The execution of an employment contract is a legal requirement in Italy. The contract contains all the relevant conditions of employment including scope of responsibility, place of work, salary, benefits, work hours, duration of contract, notice period, and any special arrangements. The framework and minimum standard for individual employment contracts are generated by the wage agreements of the given industry, some of which are supplemented at a local level by addenda determined by the province and/or operating agreements.
An open-ended employment contract (contratto a tempo indeterminato) may specify a probationary period of 6 months, during which time either party may terminate the employment relationship at any time. Outside of this probationary period, all terminations must made be in writing and, if it is the employer who is doing the terminating, the grounds for dismissal must be clearly specified; notice periods are laid down in wage agreements.

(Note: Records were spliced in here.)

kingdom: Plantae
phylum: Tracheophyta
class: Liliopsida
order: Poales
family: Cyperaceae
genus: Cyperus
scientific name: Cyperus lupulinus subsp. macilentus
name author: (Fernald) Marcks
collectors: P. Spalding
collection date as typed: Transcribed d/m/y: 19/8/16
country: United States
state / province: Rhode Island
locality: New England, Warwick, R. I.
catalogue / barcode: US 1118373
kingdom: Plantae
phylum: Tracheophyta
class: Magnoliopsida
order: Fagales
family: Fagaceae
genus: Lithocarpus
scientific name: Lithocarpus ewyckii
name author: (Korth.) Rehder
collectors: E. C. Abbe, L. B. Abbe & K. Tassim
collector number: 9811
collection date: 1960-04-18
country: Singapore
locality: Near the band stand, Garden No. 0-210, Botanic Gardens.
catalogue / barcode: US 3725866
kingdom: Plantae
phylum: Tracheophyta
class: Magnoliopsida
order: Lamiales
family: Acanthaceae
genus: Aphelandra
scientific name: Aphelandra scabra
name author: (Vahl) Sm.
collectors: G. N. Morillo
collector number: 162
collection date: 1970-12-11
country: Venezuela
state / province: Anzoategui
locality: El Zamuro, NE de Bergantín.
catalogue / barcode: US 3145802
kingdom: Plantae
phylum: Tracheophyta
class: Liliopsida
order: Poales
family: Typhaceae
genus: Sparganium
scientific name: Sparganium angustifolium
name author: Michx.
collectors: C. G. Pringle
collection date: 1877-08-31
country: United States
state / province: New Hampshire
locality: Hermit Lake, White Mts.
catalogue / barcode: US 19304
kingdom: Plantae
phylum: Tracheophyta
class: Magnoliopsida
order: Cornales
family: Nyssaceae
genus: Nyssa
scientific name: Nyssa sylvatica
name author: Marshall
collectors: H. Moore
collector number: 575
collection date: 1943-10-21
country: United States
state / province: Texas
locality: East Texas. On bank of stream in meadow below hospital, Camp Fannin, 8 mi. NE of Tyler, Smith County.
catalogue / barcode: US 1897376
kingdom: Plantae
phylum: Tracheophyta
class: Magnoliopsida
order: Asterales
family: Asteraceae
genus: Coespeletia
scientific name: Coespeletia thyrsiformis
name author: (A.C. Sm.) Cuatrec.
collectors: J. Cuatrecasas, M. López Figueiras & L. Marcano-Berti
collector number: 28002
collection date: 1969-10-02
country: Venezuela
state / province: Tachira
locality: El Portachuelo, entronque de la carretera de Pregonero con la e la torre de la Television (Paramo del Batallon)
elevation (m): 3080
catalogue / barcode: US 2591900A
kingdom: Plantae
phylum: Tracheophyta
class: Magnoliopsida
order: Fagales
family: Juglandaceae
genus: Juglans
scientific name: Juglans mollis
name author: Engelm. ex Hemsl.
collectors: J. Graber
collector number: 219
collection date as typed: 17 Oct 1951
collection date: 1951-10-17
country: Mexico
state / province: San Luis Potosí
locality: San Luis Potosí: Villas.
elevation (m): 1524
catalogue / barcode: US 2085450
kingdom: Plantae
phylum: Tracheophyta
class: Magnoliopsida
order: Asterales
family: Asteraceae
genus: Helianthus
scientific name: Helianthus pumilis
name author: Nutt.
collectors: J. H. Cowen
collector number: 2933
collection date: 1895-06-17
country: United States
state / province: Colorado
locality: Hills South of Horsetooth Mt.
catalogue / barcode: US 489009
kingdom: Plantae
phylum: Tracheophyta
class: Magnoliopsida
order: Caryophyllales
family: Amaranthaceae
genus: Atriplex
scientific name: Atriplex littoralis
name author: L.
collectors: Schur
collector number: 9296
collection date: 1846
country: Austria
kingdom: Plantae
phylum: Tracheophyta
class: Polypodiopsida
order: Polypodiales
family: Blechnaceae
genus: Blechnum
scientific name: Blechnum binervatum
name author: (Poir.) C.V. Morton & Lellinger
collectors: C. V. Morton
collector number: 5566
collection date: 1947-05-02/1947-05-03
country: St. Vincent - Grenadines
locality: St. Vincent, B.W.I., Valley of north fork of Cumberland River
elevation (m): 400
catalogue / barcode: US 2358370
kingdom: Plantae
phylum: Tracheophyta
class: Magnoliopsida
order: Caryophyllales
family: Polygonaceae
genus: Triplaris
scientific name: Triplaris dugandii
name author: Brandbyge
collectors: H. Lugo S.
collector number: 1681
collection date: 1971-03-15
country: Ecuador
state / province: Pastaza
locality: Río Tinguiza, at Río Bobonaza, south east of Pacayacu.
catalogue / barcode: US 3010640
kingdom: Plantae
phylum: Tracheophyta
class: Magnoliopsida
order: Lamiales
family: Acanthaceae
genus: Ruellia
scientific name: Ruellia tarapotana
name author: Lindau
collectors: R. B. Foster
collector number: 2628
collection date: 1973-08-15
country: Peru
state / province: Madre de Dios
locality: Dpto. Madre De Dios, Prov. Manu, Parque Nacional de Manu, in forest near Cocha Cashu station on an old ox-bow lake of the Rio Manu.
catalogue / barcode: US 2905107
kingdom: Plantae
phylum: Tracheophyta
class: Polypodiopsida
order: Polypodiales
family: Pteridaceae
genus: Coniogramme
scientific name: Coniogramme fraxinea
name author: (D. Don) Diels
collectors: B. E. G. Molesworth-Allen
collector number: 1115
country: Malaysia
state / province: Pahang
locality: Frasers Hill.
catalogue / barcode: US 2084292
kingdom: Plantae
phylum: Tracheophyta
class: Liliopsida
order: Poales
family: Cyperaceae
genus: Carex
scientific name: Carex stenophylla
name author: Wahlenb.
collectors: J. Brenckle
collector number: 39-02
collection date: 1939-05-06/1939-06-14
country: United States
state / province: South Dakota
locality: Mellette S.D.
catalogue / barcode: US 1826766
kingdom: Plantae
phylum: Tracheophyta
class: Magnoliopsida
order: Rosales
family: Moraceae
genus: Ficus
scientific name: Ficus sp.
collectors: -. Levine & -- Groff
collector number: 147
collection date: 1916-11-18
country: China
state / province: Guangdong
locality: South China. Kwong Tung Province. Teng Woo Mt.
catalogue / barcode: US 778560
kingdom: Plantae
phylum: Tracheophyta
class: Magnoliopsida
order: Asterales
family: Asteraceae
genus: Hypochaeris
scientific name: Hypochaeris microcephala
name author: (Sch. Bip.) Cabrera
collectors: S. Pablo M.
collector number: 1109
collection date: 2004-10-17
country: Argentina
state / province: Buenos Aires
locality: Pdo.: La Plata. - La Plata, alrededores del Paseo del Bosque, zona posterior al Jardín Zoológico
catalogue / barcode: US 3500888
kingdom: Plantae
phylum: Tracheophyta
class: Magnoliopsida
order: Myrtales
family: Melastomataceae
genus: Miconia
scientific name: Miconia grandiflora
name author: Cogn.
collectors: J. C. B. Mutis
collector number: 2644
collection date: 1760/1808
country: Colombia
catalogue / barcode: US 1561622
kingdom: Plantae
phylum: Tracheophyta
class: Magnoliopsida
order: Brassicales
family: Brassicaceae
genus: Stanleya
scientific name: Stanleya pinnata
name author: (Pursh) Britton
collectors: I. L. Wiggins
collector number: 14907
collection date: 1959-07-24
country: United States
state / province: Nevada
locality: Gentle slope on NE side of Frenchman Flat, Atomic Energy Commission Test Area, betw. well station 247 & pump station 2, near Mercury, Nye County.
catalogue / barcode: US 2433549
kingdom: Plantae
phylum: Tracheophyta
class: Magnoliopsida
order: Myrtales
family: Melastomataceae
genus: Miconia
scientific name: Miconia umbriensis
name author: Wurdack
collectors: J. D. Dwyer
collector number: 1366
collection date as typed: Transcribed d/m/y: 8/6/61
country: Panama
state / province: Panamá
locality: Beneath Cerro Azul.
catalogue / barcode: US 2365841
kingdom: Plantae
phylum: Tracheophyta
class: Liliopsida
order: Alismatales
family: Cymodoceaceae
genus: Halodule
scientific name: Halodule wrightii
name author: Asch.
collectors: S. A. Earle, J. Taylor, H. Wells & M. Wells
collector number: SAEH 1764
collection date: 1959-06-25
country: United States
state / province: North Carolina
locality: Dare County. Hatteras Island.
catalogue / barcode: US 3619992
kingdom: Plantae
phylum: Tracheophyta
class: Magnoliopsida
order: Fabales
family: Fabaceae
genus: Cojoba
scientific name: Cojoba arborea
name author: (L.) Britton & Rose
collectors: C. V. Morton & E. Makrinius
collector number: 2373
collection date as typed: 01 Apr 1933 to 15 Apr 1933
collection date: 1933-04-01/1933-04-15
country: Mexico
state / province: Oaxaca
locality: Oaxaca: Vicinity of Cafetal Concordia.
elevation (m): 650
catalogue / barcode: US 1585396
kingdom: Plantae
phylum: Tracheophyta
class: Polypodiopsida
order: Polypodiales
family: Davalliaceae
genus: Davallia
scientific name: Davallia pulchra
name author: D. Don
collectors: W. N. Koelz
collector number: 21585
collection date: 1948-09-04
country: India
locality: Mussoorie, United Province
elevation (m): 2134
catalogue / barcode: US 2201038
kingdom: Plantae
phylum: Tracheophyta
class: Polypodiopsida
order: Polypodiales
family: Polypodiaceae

At the end of an employment contract, employees are entitled to a severance payment (trattamento di fine rapporto) amounting to about one month's salary for every year of employment. New and more flexible types of contracts are becoming more widespread in Italy and are replacing traditional working relationships more and more. Temporary contracts (contratti a tempo determinato) are limited to a total duration of 36 months and may be renewed only once during this period of time. There are also a number of atypical employment contracts including: project work (contratto di lavoro/di collaborazione a progetto), part-time work, on-call work (lavoro intermittente), job-sharing (lavoro ripartito), temporary employment (contratto di somministrazione) and marginal employment (prestazione accessorio di lavoro).